--- Available data ---

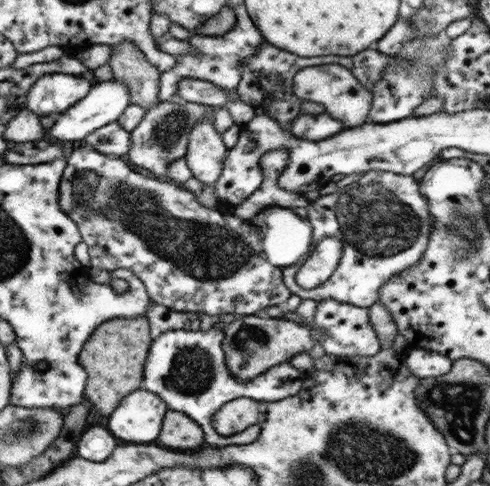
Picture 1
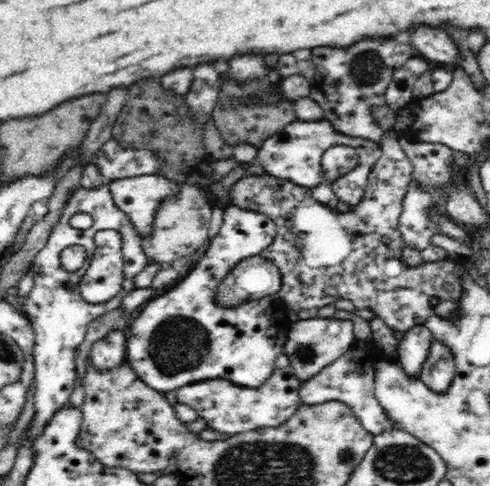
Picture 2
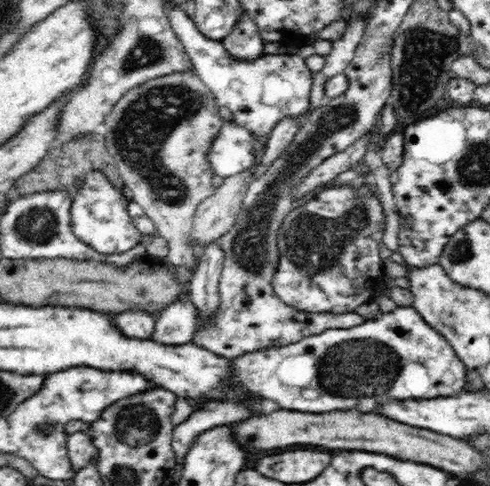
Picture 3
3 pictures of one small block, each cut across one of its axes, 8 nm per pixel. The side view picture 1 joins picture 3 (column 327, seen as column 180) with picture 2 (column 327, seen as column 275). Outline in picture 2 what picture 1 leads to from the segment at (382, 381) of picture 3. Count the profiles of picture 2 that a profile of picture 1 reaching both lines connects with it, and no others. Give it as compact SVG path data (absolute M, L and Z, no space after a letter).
M366 340L366 342L356 342L346 354L342 354L340 358L336 358L330 366L326 366L320 374L302 380L298 392L300 392L300 400L308 406L314 404L322 404L322 402L344 402L350 406L350 410L356 414L356 418L360 420L360 424L364 426L364 430L368 430L370 434L382 434L386 430L392 430L392 424L384 412L384 408L380 406L376 392L374 392L374 364L378 360L386 358L386 354L376 346L374 340Z

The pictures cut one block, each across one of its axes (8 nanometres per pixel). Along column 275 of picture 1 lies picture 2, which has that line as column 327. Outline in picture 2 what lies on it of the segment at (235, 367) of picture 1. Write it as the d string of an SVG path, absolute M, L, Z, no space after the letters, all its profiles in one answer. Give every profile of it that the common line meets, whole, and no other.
M312 318L312 320L294 320L292 330L286 342L286 356L292 360L298 380L308 380L320 374L336 358L346 354L354 344L354 322L352 320L332 320L332 318Z

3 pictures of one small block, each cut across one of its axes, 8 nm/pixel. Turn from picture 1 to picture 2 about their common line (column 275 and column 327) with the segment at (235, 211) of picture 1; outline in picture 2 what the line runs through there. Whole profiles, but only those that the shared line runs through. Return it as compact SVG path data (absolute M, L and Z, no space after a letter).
M338 144L338 146L328 148L322 156L322 172L324 172L326 182L318 188L312 188L312 200L336 210L336 204L340 202L340 198L332 194L330 182L336 180L338 176L344 176L344 174L352 172L358 164L360 164L360 156L352 146Z

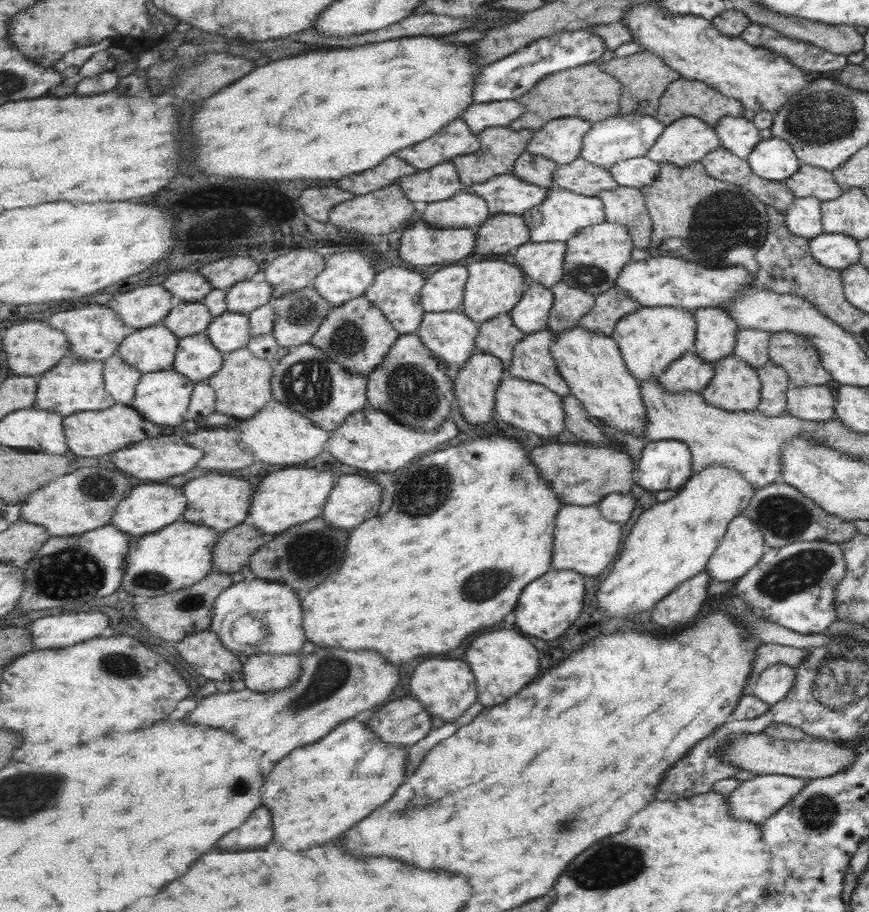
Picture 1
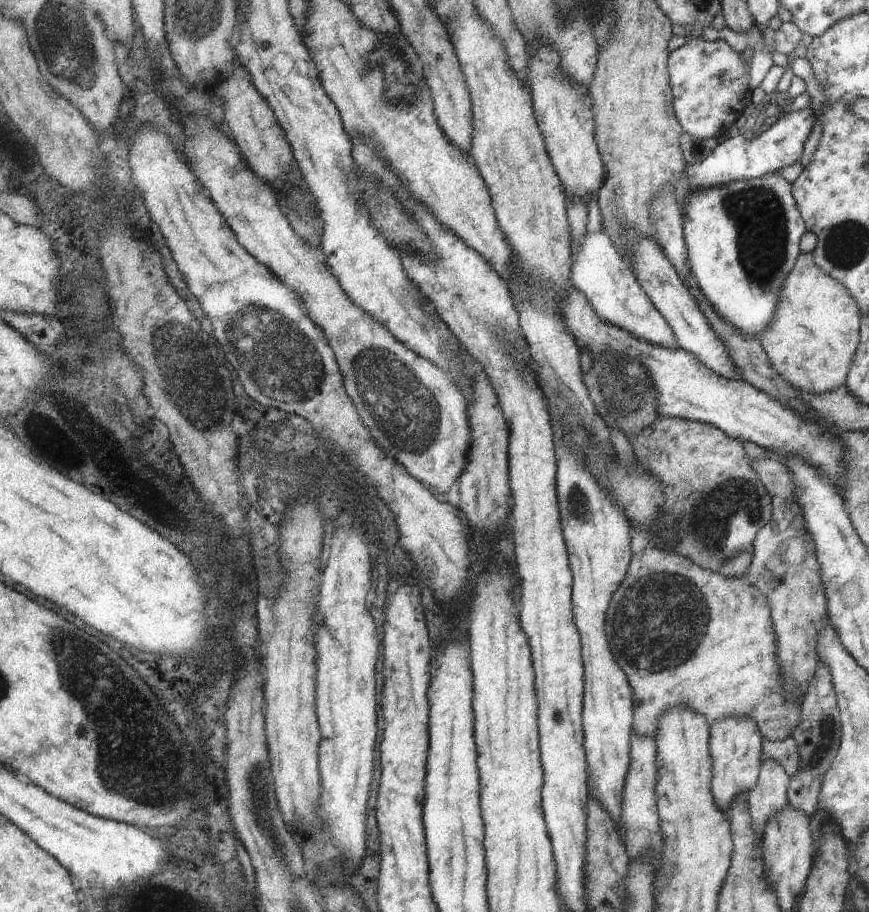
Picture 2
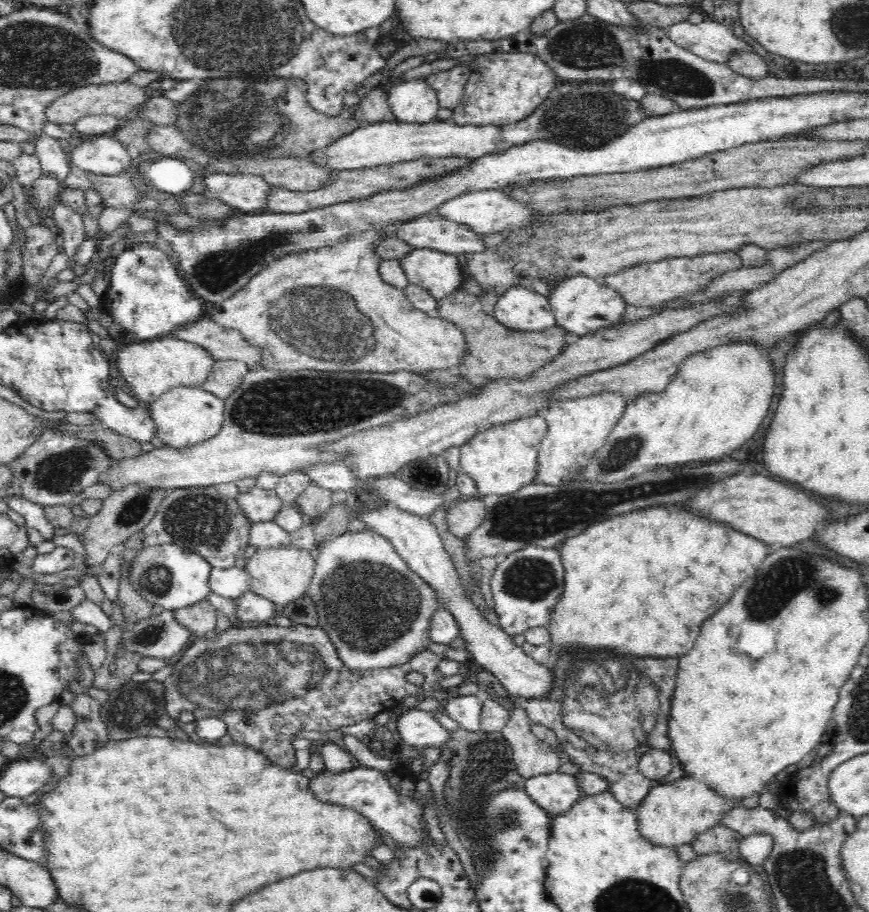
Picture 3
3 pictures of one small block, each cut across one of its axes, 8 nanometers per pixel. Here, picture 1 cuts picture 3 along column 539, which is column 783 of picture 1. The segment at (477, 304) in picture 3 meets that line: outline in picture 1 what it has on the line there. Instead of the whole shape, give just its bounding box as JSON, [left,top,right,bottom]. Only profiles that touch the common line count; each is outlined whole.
[767,332,831,388]

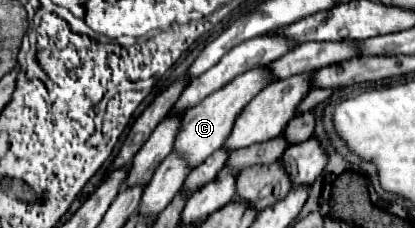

---

- **Your goal**
A word-for-word copy of the entries above is needed, with every picture dropped.

- **Exercise answer**
Picture 1
Picture 2
Picture 3
3 pictures of one small block, each cut across one of its axes, 8 nm per pixel. The side view picture 1 joins picture 3 (column 327, seen as column 180) with picture 2 (column 327, seen as column 275). Outline in picture 2 what picture 1 leads to from the segment at (382, 381) of picture 3. Count the profiles of picture 2 that a profile of picture 1 reaching both lines connects with it, and no others. Give it as compact SVG path data (absolute M, L and Z, no space after a letter).
M366 340L366 342L356 342L346 354L342 354L340 358L336 358L330 366L326 366L320 374L302 380L298 392L300 392L300 400L308 406L314 404L322 404L322 402L344 402L350 406L350 410L356 414L356 418L360 420L360 424L364 426L364 430L368 430L370 434L382 434L386 430L392 430L392 424L384 412L384 408L380 406L376 392L374 392L374 364L378 360L386 358L386 354L376 346L374 340Z

The pictures cut one block, each across one of its axes (8 nanometres per pixel). Along column 275 of picture 1 lies picture 2, which has that line as column 327. Outline in picture 2 what lies on it of the segment at (235, 367) of picture 1. Write it as the d string of an SVG path, absolute M, L, Z, no space after the letters, all its profiles in one answer. Give every profile of it that the common line meets, whole, and no other.
M312 318L312 320L294 320L292 330L286 342L286 356L292 360L298 380L308 380L320 374L336 358L346 354L354 344L354 322L352 320L332 320L332 318Z

3 pictures of one small block, each cut across one of its axes, 8 nm/pixel. Turn from picture 1 to picture 2 about their common line (column 275 and column 327) with the segment at (235, 211) of picture 1; outline in picture 2 what the line runs through there. Whole profiles, but only those that the shared line runs through. Return it as compact SVG path data (absolute M, L and Z, no space after a letter).
M338 144L338 146L328 148L322 156L322 172L324 172L326 182L318 188L312 188L312 200L336 210L336 204L340 202L340 198L332 194L330 182L336 180L338 176L344 176L344 174L352 172L358 164L360 164L360 156L352 146Z

Picture 1
Picture 2
Picture 3
3 pictures of one small block, each cut across one of its axes, 8 nanometers per pixel. Here, picture 1 cuts picture 3 along column 539, which is column 783 of picture 1. The segment at (477, 304) in picture 3 meets that line: outline in picture 1 what it has on the line there. Instead of the whole shape, give just its bounding box as JSON, [left,top,right,bottom]. Only profiles that touch the common line count; each is outlined whole.
[767,332,831,388]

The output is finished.